[Stored data]
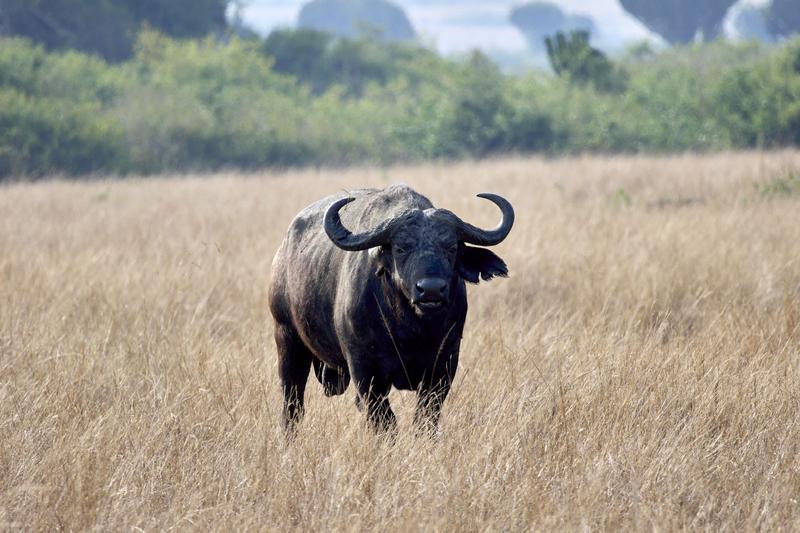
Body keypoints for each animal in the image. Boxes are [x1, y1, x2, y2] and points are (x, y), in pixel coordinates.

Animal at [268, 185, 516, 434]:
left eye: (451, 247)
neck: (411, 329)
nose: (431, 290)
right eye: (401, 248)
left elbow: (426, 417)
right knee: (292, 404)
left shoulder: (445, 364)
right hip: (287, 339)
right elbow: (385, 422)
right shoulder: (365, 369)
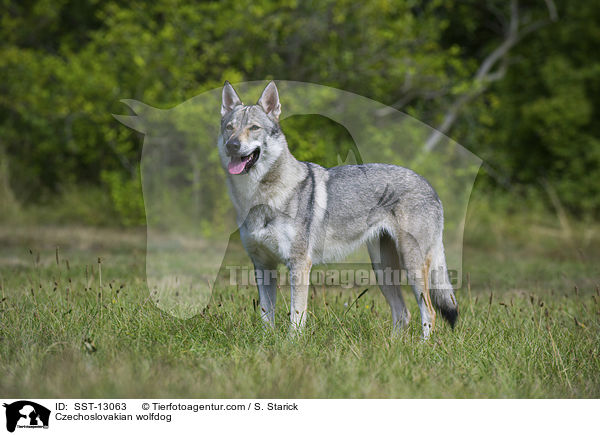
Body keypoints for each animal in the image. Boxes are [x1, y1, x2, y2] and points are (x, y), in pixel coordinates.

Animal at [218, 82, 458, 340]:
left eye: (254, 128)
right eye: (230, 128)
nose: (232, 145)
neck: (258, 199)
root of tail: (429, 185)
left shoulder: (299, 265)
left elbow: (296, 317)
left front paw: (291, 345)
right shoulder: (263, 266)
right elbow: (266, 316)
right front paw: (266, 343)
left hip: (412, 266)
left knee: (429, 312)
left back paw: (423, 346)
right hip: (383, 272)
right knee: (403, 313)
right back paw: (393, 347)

* * *

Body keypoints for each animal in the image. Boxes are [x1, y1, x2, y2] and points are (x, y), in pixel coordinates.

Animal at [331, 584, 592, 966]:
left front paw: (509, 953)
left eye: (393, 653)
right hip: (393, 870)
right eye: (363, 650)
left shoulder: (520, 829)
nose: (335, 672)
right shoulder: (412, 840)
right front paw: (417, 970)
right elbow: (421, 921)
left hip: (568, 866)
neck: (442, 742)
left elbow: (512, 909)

---

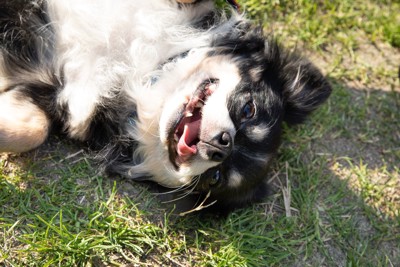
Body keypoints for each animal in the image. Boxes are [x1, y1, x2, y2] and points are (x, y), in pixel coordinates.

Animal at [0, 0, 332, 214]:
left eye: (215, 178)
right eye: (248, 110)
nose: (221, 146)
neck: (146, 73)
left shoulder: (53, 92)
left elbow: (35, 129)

> **Task directions**
Report, from the entries above, each line where "elbow" is found.

> **Task result**
left elbow: (426, 417)
right elbow: (385, 422)
left elbow: (296, 317)
right elbow: (266, 316)
right elbow: (421, 921)
left elbow: (512, 909)
left elbow: (35, 129)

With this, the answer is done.